Trois ans après l'assassinat des deux journalistes de RFI dans le nord du Mali, les circonstances du drame demeurent très floues. Les proches des victimes déplorent le "mystère" entourant l'enquête et dénoncent l'omerta des autorités françaises.
Trois ans après les faits, l'association des Amis de Ghislaine Dupont et Claude Verlon dénonce les "zones d'ombre" qui entourent toujours le mobile et les circonstances de leur assassinat au Mali le 2 novembre 2013.
Dans un communiqué publié mardi 1er novembre sur son compte Facebook, l'association déplore le "mystère" persistant autour des raisons de l’enlèvement et de l’exécution des deux journalistes de RFI. "Aujourd’hui, il apparaît que l’Élysée et la Défense en savent beaucoup plus que ce qu’ils disent. Pourquoi ce silence d’État ? Quels sont les faits que l’État veut cacher ?", écrit-elle.
"Omerta"
Dans un long article recensant les interrogations encore en suspens, le site internet de RFI indique ainsi que pour les "amis de Ghislaine et Claude, l'omerta entretenue au plus haut sommet de l'État ne fait ainsi plus de doute. Une conviction renforcée, ces derniers mois, à mesure que sont apparus de nouveaux éléments qualifiés de 'troublants'."
L'association retient notamment un passage du récent livre "Un président ne devrait pas dire ça", rédigé par des journalistes du Monde à partir de confidences du président François Hollande. Évoquant le cas de deux autres Français enlevés au Mali en 2011, Serge Lazarevic et Philippe Verdon, le chef de l’État a confié le 7 novembre 2013, soit quatre jours après le double assassinat des journalistes : "On a le cas Lazarevic, sans doute détenu par ceux qui ont tué les deux journalistes et qui auraient tué Verdon". La mort de Philippe Verdon avait été annoncée par Al-Qaïda au Maghreb islamique (Aqmi) en mars 2013.
"Éléments tronqués"
"On a envie d'en savoir plus depuis cette phrase", a affirmé la semaine dernière Pierre-Yves Schneider, président de l'association, ajoutant que "toutes les pistes sont ouvertes dans cette affaire où il y a des choses à cacher". Le ministre français de la Défense Jean-Yves Le Drian a déclassifié une centaine de documents confidentiels défense dans le cadre de l'enquête française. Mais selon l’association, ces pièces déclassifiées comportent "beaucoup de passages blanchis, raturés. Il y a des éléments tronqués".
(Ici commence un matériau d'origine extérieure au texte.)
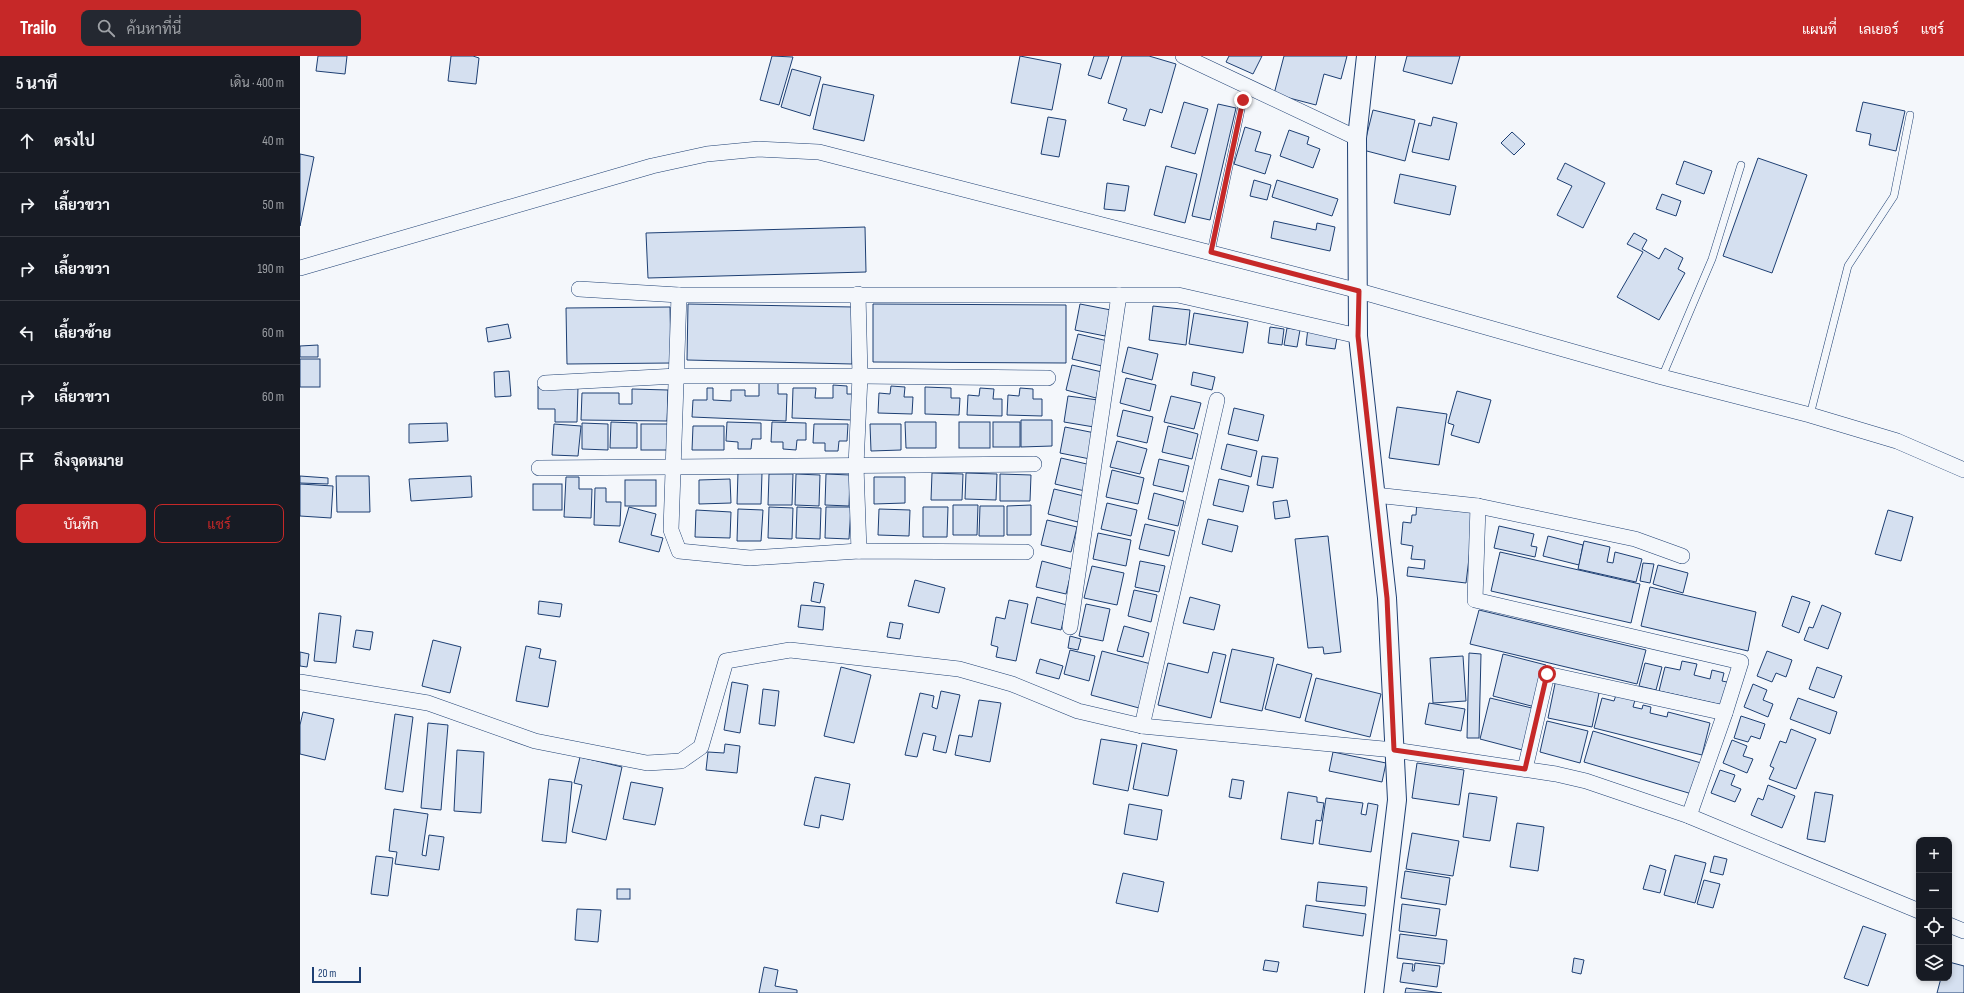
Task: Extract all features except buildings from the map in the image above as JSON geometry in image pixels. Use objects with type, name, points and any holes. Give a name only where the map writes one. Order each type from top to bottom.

Une des hypothèses retenues par l'association serait que le commando qui a enlevé et tué les journalistes aurait pu être impliqué dans les négociations alors en cours pour libérer Serge Lazarevic, qui a retrouvé sa liberté en 2014.
Ghislaine Dupont, 57 ans, et Claude Verlon, 55 ans, ont été enlevés à Kidal, dans le nord du Mali, par des hommes armés le 2 novembre 2013 lors d'un reportage. Les deux corps ont été retrouvés deux heures après le rapt à 12 km de Kidal par des militaires français qui avaient été alertés de l'enlèvement. Aqmi avait revendiqué leur assassinat.
En ce 2 novembre, consacré par l’ONU "Journée internationale de la fin de l'impunité pour les crimes commis contre les journalistes", François Hollande a salué la mémoire des deux journalistes, tout en rappelant que la justice mène des investigations dans un contexte difficile et fait tout ce qui est possible pour répondre aux légitimes attentes des familles."